**Collected material**
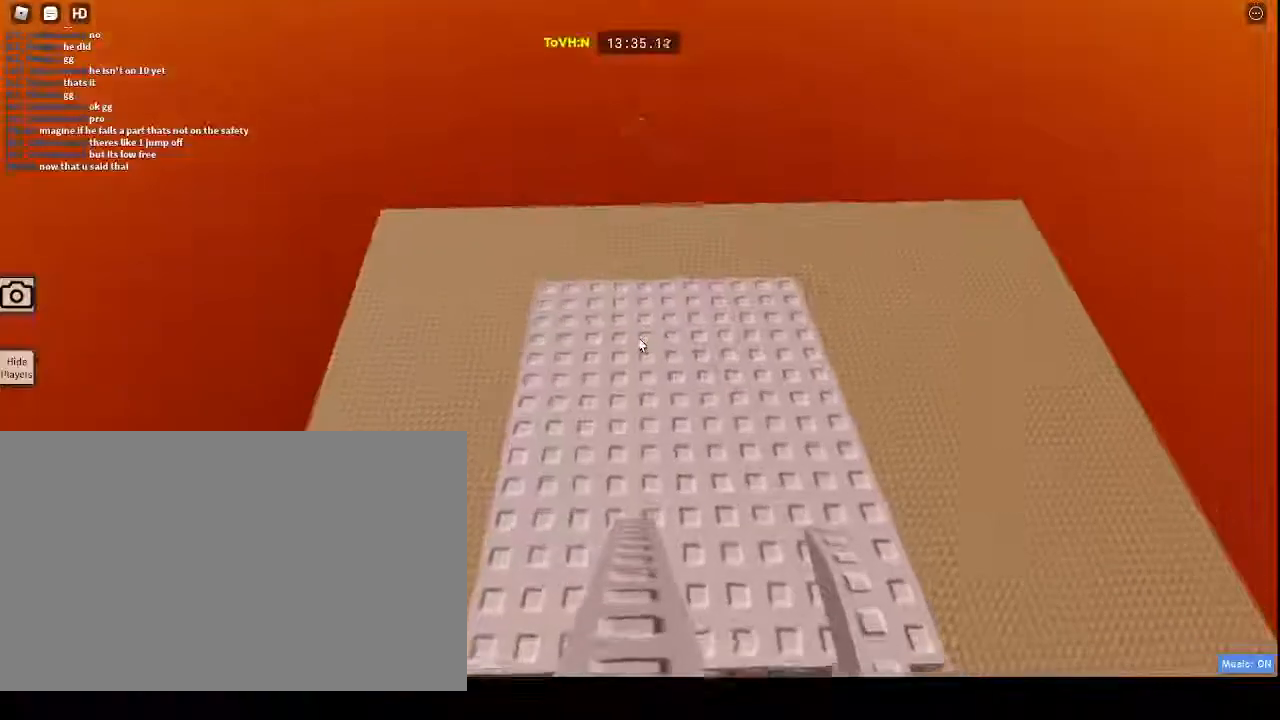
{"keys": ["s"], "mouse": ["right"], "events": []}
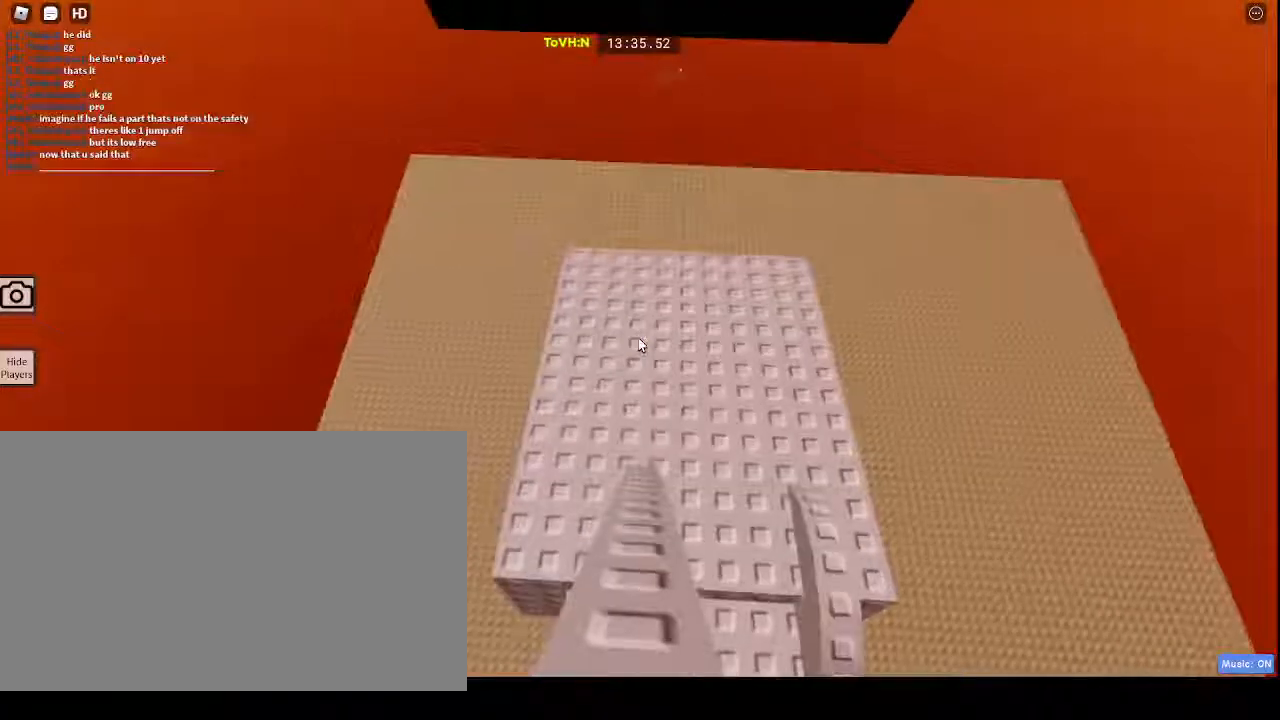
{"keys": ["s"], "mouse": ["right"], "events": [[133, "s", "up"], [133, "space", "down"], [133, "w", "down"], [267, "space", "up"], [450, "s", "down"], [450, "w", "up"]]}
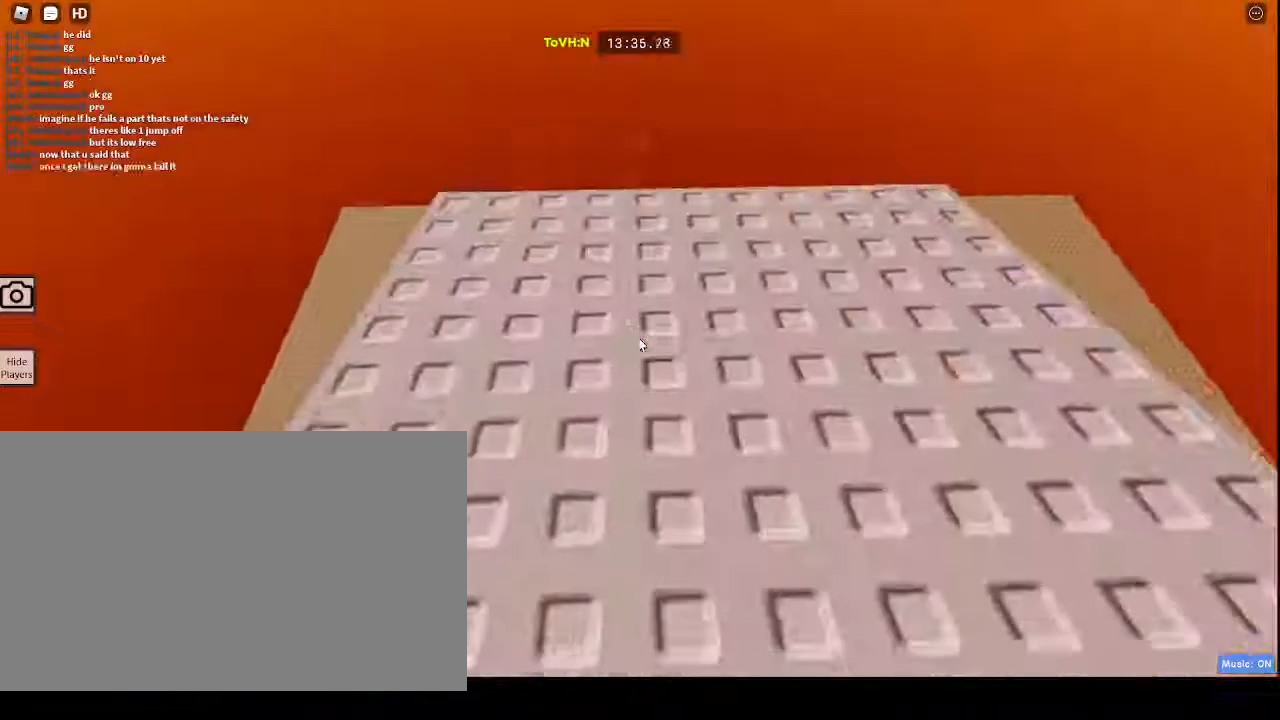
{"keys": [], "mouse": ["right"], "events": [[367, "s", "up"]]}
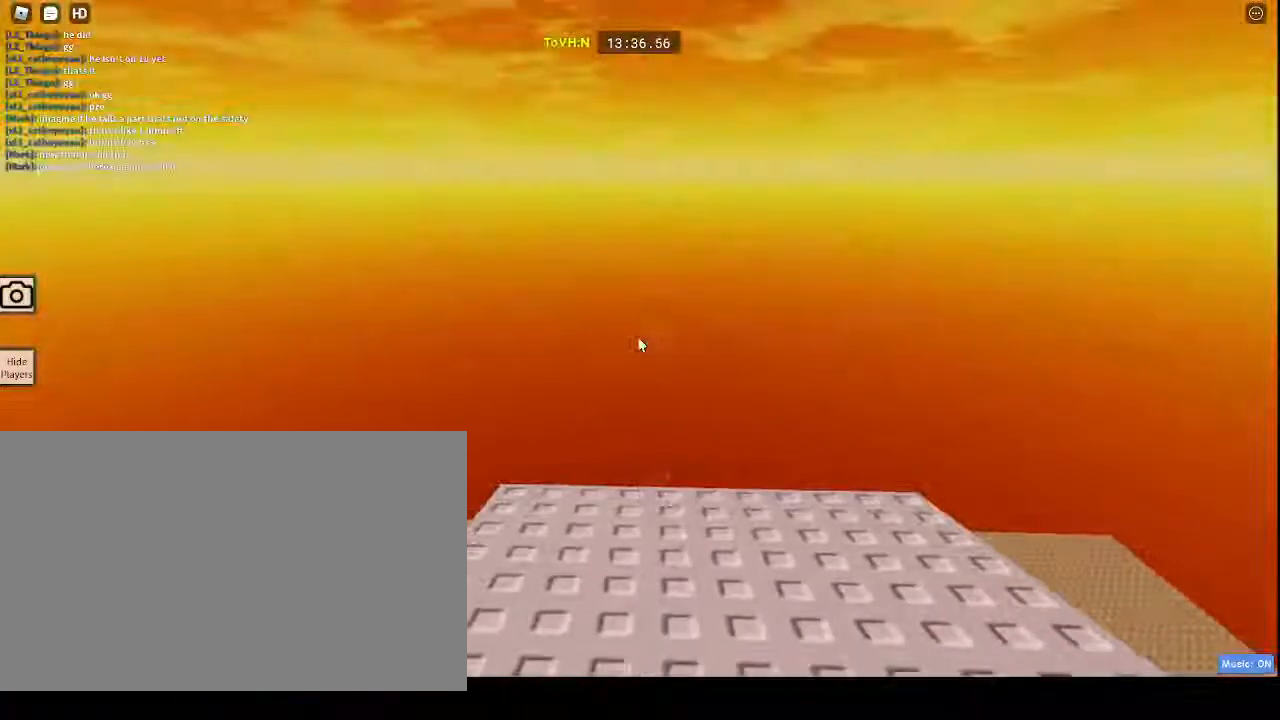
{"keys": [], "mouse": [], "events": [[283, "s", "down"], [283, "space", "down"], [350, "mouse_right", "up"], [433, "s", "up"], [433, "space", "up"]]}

**What you need to do**
Pictures stay out; the data above is to be returned exactly.

**Problem solution**
{"keys": ["s"], "mouse": ["right"], "events": []}
{"keys": ["s"], "mouse": ["right"], "events": [[133, "s", "up"], [133, "space", "down"], [133, "w", "down"], [267, "space", "up"], [450, "s", "down"], [450, "w", "up"]]}
{"keys": [], "mouse": ["right"], "events": [[367, "s", "up"]]}
{"keys": [], "mouse": [], "events": [[283, "s", "down"], [283, "space", "down"], [350, "mouse_right", "up"], [433, "s", "up"], [433, "space", "up"]]}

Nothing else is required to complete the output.